◆ **Text section**
☆ ☆ ☆ ☆ ☆

Nicholas Rose asks, “Why, if human beings are as heterogeneous and situationally produced as they now appear to be, did a discipline arise that promulgated such unified, fixed, interiorized, and individualized conceptions of selves, males and females, races, ages.  Whose interests did such an intellectual project serve?” (Rose, 1998, p. 9)  Daily, we see reports of the conflicts that shape the discipline like, “Mental health professionals warned that Governor Deval Patrick’s plan to eliminate 160 beds in mental hospitals would send ill people into jails, shelters, and emergency rooms” (Levenson, 2011).

Barry L. Duncan, Scott D. Miller, and Jacqueline A. Sparks also seek to answer parts of the question. Citing George Albee, they say that “psychology made a Faustian deal with the medical model” which they trace back to a 1949 conference in Boulder, CO , where psychologists developed a “bible”, which accepted medical language and the concept of ‘mental disease’.  Later, psychologists were supported by legislation which gave them parity with psychiatrists.  Psychologists could then see clients privately and get paid by third-party payers who required “only a psychiatric diagnosis for reimbursement”.  Other mental health professions then sought their own “slice of the pie” without considering implications for therapy and clients. The National Institutes of Health used the randomized clinical trial (RCT) as a method of evaluation of psychotherapeutic outcomes and this methodology of research required manualized therapies and DSM-defined disorders (Duncan, Miller, & Sparks, 2004, pp. 22,23).  Of the medical model, they say,

“The problem with the common beliefs and practices of the medical model shoehorned into mental health emerges when we examine them in the light of empirical research.  Data from over forty years of increasingly sophisticated research shows little support for

 

  • The utility of psychiatric diagnosis in either selecting the course or predicting the outcome of therapy (the myth of diagnosis)
  • The superiority of any therapeutic approach over any other (the myth of the silver-bullet cure)
  • The superiority of pharmacological treatment for emotional complaints (the myth of the magic pill)”  (Duncan, et al., 2004)

Understanding how we got to the current institutions and systems can help us consider what needs to be changed.  Duncan et al. suggest that we “stop allowing ourselves to be dragged behind the medical-model truck” but they do not propose an institutional and political solution that recognizes the powerful forces driving the truck (p. 22).

Looking for a solution to the dilemmas caused by the institutions and practices of psychology and allowing for social change instead of self-vilification, Vivien Burr sees value in “relocating problems away from an intra-psychic domain and into a societal one”.  She says that “thinking of oneself as oppressed rather than depressed fosters a different view of oneself and of how to attack one’s problems”.  (Burr, 2003, pp. 122 – 125).  She too does not attempt to identify ways to “attack one’s problems.”

Like Foucault and Rose, I see psychology as a set of institutions and practices that solve some problems while creating others, whose regimes of truths, and relations of power are under continual contestation.  The contest over whether the medical model serves our clients, or serves drug companies, insurance companies, other corporate entities, and governmental forces seeking social control, is waged in many therapy sessions and graduate schools, through argument, lawsuit, prescription, treatment plan, and invoice.

☆ ☆ ☆ ☆ ☆

◆ **Data extract**

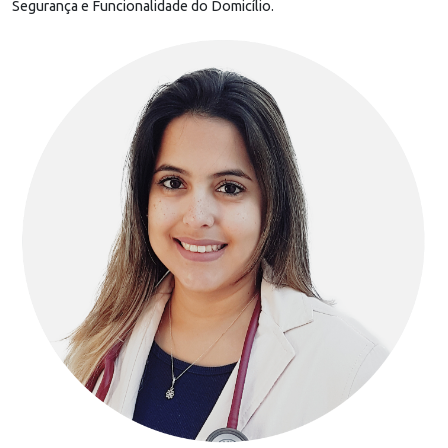
Segurança e Funcionalidade do Domicílio.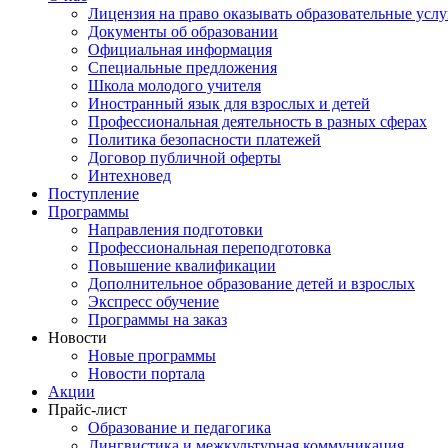
Лицензия на право оказывать образовательные услу
Документы об образовании
Официальная информация
Специальные предложения
Школа молодого учителя
Иностранный язык для взрослых и детей
Профессиональная деятельность в разных сферах
Политика безопасности платежей
Договор публичной оферты
Интехновед
Поступление
Программы
Направления подготовки
Профессиональная переподготовка
Повышение квалификации
Дополнительное образование детей и взрослых
Экспресс обучение
Программы на заказ
Новости
Новые программы
Новости портала
Акции
Прайс-лист
Образование и педагогика
Лингвистика и межкультурная коммуникация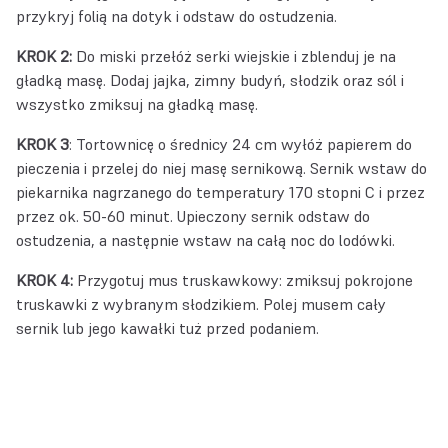
przykryj folią na dotyk i odstaw do ostudzenia.
KROK 2:
Do miski przełóż serki wiejskie i zblenduj je na
gładką masę. Dodaj jajka, zimny budyń, słodzik oraz sól i
wszystko zmiksuj na gładką masę.
KROK 3
: Tortownicę o średnicy 24 cm wyłóż papierem do
pieczenia i przelej do niej masę sernikową. Sernik wstaw do
piekarnika nagrzanego do temperatury 170 stopni C i przez
przez ok. 50-60 minut. Upieczony sernik odstaw do
ostudzenia, a następnie wstaw na całą noc do lodówki.
KROK 4:
Przygotuj mus truskawkowy: zmiksuj pokrojone
truskawki z wybranym słodzikiem. Polej musem cały
sernik lub jego kawałki tuż przed podaniem.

☆ ☆ ☆ ☆ ☆

◆ **Work instruction**
Answer these questions from the text on psychology and the medical model:
1. In what year and city was the conference where psychologists developed a "bible"?
2. What did third-party payers require for reimbursement?
3. According to Burr, what does "thinking of oneself as oppressed rather than depressed" foster?

◆ **Result of this exercise**
1. 1949, in Boulder, CO.
2. Only a psychiatric diagnosis.
3. A different view of oneself and of how to attack one's problems.